START The data
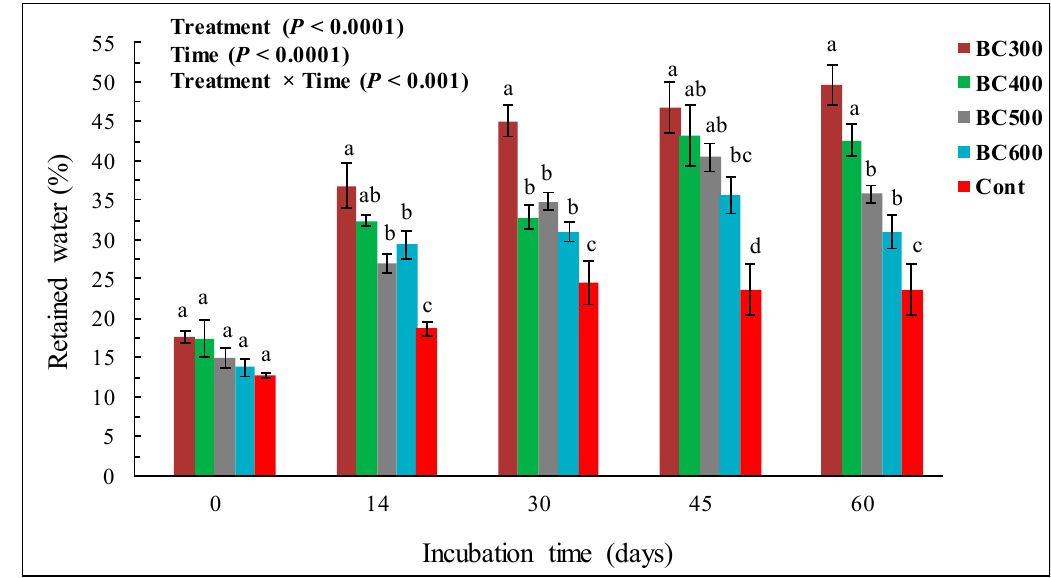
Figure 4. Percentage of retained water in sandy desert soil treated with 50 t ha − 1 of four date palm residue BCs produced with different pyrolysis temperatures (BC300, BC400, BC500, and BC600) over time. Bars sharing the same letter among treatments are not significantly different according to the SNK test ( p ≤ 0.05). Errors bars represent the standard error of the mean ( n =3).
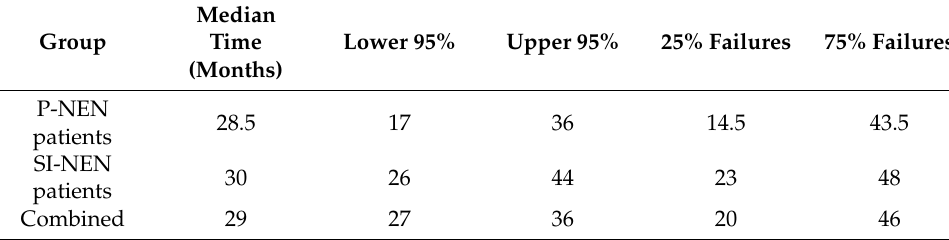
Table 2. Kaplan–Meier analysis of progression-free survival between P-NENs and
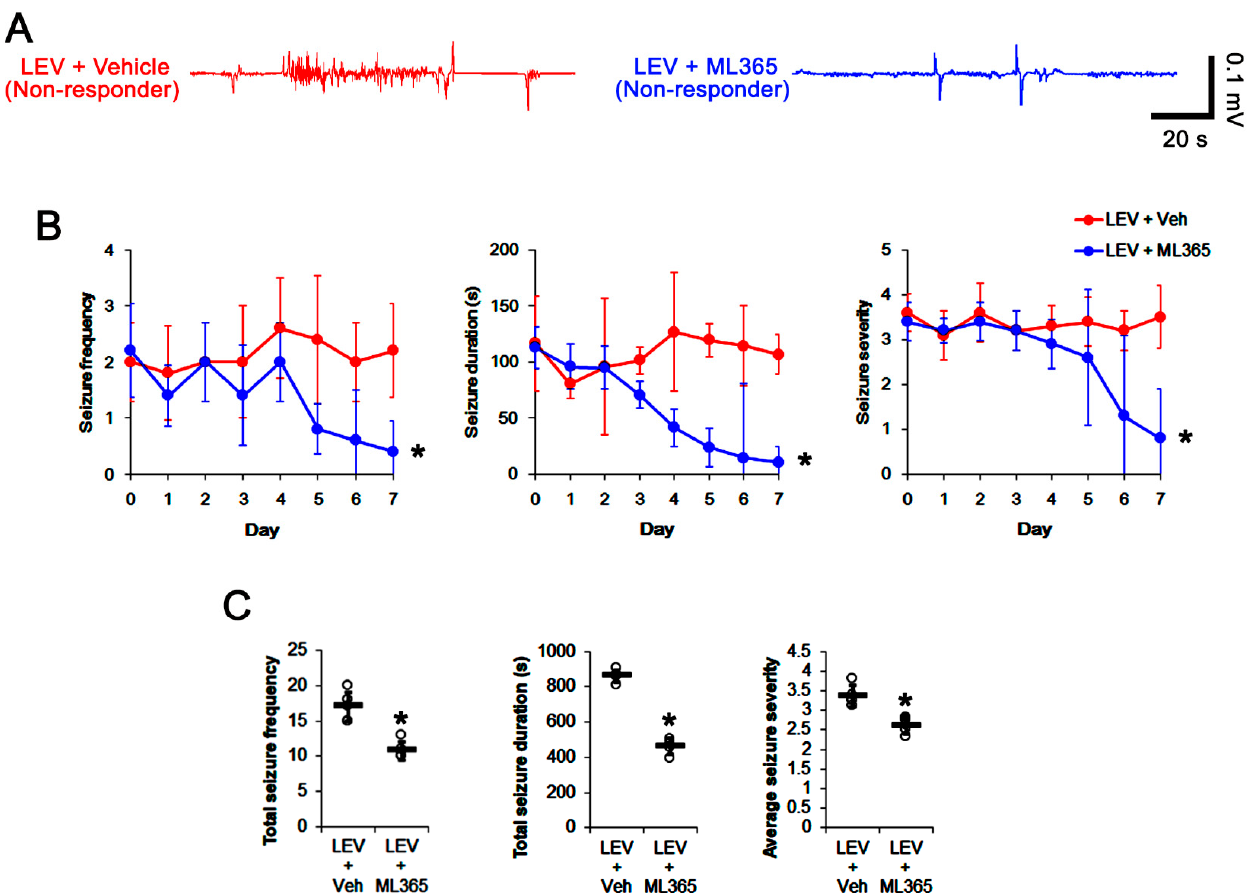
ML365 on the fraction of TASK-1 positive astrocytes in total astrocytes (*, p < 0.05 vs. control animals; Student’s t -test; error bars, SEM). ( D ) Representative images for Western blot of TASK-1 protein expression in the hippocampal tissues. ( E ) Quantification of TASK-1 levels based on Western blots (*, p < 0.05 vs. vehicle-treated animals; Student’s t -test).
END The data
## Assignment:
The expected answer holds each line from the listing above where the string "treated" is present.

## Exercise solution:
Figure 4. Percentage of retained water in sandy desert soil treated with 50 t ha − 1 of four date palm residue BCs produced with different pyrolysis temperatures (BC300, BC400, BC500, and BC600) over time. Bars sharing the same letter among treatments are not significantly different according to the SNK test ( p ≤ 0.05). Errors bars represent the standard error of the mean ( n =3).
ML365 on the fraction of TASK-1 positive astrocytes in total astrocytes (*, p < 0.05 vs. control animals; Student’s t -test; error bars, SEM). ( D ) Representative images for Western blot of TASK-1 protein expression in the hippocampal tissues. ( E ) Quantification of TASK-1 levels based on Western blots (*, p < 0.05 vs. vehicle-treated animals; Student’s t -test).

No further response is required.